本格焼酎ひとりごと

「酒がまとうもの」


本格焼酎の需要が逓減し流通滞貨が問題となり、いささか焦っているひとたちが増えている。たしかに一時のブームは終焉した。
というまでもなく、ブームと捉える限り終わりがあるのは当たり前だ。それを見据えていたかどうかが今のそれぞれの状況を招来した。

都内の一等地に出店し、一日一万の来客があると豪語していた店。まあ、小生にはそのころでもそうは思えなかった(仕事場が近かったのでわかる)。いまは見る影もない。
店内には、いつのまにかワインや日本酒が増えてきた。ま、それはそれでいい。しかし、おかしいなあと思うのは、焼酎全盛のころの、その店の雰囲気と今のそれがあまり変わらないということ。

その店にはおびただしい酒がある。
産地毎に或は原料毎にジャンル分けされていて、それはそれはりっぱな店頭だ。
しかし何かが違う。本格焼酎や清酒の、本当のファンが知っている酒屋さんとは決定的にちがうところがある。
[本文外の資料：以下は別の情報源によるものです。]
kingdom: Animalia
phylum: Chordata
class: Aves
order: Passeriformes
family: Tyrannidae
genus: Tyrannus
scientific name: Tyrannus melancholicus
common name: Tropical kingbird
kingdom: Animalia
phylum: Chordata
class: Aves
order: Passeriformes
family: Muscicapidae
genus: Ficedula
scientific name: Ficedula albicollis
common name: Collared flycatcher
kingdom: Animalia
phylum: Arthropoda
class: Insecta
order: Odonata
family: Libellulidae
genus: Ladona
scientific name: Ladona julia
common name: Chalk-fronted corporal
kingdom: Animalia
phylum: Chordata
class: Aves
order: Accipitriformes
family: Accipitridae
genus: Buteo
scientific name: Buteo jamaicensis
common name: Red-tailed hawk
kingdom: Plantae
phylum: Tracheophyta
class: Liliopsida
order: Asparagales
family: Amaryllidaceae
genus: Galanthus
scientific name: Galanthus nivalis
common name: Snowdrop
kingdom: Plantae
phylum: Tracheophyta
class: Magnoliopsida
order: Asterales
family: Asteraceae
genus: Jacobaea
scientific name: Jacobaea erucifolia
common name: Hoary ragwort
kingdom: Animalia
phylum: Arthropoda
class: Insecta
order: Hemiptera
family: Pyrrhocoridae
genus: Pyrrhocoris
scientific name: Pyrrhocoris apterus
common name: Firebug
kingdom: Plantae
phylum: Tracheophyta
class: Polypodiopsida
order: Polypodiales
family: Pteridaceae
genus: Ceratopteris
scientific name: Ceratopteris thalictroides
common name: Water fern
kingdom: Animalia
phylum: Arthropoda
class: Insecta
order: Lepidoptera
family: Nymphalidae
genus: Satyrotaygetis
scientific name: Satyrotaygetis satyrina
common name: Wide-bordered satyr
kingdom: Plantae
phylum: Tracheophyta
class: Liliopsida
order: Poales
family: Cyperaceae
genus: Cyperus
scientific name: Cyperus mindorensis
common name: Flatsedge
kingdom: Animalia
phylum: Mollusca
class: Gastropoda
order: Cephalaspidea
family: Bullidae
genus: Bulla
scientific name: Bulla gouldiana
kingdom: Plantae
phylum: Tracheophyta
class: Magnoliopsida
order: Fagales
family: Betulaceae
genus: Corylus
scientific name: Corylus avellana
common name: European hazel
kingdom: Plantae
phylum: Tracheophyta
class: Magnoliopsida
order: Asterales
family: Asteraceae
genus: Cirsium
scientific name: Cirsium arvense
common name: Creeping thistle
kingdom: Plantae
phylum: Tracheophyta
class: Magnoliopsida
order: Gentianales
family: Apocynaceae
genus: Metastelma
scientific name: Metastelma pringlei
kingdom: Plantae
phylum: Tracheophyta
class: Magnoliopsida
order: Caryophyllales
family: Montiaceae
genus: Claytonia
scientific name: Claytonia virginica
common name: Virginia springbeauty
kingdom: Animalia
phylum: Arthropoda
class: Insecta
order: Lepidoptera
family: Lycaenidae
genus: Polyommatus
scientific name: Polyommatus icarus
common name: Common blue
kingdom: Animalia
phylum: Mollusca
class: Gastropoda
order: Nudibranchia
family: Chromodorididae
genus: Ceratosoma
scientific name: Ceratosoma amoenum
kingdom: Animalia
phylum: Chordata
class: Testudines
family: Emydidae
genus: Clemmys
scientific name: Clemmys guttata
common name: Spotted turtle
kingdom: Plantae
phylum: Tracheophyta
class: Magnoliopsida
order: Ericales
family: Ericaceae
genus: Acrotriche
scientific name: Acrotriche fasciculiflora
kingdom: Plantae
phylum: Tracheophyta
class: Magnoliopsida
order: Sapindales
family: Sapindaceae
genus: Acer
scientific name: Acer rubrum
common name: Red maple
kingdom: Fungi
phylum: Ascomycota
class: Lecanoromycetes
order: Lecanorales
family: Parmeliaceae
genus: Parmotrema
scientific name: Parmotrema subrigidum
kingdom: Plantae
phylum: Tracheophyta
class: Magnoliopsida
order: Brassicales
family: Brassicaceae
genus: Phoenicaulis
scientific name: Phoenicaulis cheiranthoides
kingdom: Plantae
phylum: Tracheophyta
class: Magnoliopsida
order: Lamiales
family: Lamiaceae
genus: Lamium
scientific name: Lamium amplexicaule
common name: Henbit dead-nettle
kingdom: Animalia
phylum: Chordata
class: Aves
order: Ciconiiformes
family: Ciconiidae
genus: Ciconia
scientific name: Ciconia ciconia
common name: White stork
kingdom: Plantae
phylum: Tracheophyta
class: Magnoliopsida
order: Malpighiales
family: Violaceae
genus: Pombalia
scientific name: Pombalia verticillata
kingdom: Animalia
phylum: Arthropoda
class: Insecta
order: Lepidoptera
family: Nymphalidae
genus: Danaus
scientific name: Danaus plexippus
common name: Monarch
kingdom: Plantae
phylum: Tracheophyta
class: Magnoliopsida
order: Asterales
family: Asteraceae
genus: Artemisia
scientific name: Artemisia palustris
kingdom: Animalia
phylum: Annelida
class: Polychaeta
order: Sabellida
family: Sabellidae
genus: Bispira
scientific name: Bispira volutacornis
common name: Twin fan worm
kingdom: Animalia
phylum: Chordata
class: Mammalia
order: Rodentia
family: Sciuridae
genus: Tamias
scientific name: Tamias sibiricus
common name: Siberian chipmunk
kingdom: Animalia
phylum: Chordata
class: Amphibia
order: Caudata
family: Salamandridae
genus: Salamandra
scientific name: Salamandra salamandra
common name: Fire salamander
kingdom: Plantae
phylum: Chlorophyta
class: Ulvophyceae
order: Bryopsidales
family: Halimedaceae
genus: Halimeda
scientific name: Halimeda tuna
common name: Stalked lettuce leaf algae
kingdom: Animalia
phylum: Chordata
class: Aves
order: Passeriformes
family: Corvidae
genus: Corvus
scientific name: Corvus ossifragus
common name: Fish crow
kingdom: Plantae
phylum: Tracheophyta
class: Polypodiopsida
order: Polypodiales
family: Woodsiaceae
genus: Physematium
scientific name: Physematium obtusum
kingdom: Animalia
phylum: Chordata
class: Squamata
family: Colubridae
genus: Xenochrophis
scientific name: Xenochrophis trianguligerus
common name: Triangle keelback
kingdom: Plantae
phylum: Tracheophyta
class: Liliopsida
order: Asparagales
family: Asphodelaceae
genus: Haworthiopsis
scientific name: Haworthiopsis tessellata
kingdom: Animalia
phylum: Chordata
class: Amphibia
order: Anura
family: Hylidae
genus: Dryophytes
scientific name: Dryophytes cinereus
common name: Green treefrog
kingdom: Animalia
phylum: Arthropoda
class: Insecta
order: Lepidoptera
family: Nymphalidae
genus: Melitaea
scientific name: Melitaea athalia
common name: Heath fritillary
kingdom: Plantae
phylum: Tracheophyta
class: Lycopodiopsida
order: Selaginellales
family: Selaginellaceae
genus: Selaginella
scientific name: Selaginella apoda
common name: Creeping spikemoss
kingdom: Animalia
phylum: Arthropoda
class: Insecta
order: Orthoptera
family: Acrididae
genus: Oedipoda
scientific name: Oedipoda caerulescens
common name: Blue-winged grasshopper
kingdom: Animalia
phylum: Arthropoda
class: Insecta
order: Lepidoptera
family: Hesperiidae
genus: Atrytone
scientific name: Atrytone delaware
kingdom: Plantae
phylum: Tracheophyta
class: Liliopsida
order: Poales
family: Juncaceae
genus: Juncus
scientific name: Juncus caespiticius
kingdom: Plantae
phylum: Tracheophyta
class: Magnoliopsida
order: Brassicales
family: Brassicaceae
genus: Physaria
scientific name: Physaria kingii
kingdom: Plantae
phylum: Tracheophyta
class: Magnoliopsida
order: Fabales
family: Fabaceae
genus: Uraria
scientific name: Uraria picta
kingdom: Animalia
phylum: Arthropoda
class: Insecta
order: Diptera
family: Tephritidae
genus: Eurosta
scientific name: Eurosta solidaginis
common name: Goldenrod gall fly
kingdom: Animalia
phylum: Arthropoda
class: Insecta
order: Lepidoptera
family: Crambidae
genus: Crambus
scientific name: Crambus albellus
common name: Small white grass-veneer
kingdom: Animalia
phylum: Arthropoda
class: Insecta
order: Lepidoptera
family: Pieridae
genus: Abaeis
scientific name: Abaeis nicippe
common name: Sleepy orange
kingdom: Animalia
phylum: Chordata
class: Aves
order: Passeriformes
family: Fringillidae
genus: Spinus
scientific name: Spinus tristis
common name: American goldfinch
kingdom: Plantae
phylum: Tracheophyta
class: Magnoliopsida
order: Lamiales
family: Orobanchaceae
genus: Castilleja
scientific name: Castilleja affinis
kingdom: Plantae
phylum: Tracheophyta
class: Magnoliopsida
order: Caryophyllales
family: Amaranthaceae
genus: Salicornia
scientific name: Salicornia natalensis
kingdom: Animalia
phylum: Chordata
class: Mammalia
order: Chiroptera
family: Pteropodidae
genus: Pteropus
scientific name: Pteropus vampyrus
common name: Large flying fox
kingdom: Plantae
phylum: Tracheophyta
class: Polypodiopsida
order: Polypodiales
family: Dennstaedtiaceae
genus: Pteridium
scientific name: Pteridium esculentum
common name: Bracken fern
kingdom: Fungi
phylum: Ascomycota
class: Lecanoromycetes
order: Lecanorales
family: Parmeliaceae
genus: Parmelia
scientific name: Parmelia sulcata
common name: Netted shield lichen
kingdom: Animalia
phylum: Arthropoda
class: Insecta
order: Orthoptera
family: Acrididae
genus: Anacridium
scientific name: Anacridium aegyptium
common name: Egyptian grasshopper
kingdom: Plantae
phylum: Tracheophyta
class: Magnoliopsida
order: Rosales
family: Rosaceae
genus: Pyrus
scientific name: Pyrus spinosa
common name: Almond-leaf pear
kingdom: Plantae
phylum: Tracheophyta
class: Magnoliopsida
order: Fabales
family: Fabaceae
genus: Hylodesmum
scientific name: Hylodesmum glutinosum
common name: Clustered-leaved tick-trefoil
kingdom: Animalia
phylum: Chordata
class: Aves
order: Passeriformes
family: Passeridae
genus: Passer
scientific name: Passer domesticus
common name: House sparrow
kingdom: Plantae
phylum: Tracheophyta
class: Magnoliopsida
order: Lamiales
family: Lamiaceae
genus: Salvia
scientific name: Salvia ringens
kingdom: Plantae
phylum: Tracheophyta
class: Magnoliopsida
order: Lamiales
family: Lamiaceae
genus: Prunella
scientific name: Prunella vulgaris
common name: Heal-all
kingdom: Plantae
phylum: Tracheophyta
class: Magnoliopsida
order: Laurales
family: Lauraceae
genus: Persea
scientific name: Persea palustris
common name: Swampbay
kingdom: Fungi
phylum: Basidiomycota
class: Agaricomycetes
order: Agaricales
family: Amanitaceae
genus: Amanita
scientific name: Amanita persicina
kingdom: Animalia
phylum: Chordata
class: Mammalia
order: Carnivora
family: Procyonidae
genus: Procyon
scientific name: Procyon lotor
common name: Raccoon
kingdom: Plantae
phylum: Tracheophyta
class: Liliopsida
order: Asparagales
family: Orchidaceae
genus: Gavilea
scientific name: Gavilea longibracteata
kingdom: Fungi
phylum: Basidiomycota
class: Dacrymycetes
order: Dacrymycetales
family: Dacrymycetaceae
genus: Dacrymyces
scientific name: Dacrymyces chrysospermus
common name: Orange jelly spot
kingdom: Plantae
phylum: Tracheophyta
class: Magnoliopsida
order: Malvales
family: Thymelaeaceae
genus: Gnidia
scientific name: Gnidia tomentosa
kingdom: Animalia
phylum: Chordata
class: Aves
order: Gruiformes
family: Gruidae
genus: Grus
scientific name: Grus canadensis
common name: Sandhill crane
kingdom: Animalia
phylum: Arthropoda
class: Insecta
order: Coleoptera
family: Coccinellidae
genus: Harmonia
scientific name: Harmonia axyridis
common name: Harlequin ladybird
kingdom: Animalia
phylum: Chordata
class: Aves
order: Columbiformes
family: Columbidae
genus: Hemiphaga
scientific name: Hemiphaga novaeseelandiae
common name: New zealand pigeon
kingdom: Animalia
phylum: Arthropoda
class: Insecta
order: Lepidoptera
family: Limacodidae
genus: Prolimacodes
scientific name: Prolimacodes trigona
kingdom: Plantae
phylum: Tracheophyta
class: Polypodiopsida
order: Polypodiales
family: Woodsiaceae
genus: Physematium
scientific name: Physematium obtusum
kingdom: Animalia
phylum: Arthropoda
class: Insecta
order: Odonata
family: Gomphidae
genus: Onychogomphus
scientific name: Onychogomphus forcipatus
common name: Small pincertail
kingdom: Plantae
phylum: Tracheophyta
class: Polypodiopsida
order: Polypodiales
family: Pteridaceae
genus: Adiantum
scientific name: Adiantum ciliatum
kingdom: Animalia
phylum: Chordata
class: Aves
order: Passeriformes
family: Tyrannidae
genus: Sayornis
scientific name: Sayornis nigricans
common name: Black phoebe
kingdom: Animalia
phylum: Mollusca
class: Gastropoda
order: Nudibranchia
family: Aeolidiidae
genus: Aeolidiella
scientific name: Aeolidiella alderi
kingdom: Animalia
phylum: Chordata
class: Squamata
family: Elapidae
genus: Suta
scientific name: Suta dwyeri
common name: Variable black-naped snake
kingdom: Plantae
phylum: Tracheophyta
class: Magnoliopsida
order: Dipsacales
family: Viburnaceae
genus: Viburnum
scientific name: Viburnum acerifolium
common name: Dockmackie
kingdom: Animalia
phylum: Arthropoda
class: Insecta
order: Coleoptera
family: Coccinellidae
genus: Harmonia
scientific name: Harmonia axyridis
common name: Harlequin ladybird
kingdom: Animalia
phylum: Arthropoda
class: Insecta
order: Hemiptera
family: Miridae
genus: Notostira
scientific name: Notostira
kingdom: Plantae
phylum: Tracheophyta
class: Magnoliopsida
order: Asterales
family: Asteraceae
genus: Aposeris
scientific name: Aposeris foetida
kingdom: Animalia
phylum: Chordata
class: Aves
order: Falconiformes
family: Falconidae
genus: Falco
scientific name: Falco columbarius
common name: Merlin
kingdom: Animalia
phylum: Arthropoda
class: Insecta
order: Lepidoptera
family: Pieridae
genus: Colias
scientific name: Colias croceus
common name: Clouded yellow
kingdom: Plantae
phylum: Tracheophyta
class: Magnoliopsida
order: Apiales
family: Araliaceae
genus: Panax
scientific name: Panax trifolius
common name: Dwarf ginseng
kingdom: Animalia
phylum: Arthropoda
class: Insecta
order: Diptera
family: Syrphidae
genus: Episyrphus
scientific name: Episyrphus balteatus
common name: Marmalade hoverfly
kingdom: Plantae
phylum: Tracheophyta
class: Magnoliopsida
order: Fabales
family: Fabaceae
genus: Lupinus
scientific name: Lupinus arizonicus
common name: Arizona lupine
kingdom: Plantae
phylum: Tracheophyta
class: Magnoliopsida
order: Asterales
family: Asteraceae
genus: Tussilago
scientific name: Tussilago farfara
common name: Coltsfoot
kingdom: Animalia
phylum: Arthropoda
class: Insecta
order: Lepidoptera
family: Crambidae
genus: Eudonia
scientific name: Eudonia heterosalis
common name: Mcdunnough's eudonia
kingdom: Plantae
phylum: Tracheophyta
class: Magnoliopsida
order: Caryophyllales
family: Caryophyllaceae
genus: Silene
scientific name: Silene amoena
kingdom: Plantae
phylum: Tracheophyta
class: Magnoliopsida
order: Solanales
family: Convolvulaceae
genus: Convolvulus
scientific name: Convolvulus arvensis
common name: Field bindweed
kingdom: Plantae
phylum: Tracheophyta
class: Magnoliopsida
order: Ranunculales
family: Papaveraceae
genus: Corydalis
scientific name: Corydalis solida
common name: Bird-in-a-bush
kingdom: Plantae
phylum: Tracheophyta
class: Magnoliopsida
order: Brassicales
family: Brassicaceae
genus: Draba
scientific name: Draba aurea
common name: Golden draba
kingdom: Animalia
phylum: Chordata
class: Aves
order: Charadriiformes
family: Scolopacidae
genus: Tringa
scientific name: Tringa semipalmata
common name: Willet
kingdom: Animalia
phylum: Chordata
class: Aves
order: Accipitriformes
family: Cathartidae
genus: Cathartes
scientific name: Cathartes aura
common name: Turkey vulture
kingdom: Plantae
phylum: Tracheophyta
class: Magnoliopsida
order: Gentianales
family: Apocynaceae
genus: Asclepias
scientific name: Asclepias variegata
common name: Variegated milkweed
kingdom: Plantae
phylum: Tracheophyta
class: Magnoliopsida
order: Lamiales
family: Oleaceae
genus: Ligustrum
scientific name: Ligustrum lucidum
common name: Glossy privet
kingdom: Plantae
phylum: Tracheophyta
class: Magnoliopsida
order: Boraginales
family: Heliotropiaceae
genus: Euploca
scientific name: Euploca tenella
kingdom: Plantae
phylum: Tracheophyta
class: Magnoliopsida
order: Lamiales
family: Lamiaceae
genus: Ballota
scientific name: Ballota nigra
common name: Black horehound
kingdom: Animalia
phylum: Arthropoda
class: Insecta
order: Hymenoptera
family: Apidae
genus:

それは、店にならぶビンの中に酒がはいってはいても、結局それだけでしかないということ。その酒たちは何も話さないのだ。そういう店ではないのだ。

酒は地酒である。
これは世界のどこでも変わる事はない。その酒がいわばメジャーなブランドになり他の土地を歩き始めてもそれはそれでいい。たったひとつ、その産地、造られた土地の人々の暮らしを映しているならば。

酒は土地のものだ。
その土地の文化(広い意味の歴史といっていい)を削ぎ落として、コマーシャリズムなラベルだけで歩き回る酒は浮遊するしかない。

酒は産まれた土地の人と暮らしそして大気までもまとってなくてはならないと思う。
酒のまとうそのようなものを伝えるのは商う店の店主、そしてスタッフだろう。
発信は造る人、扱う人。すべて人、人である。
ブームがなんたらという人が多くなったいま、そんなことをよく思う。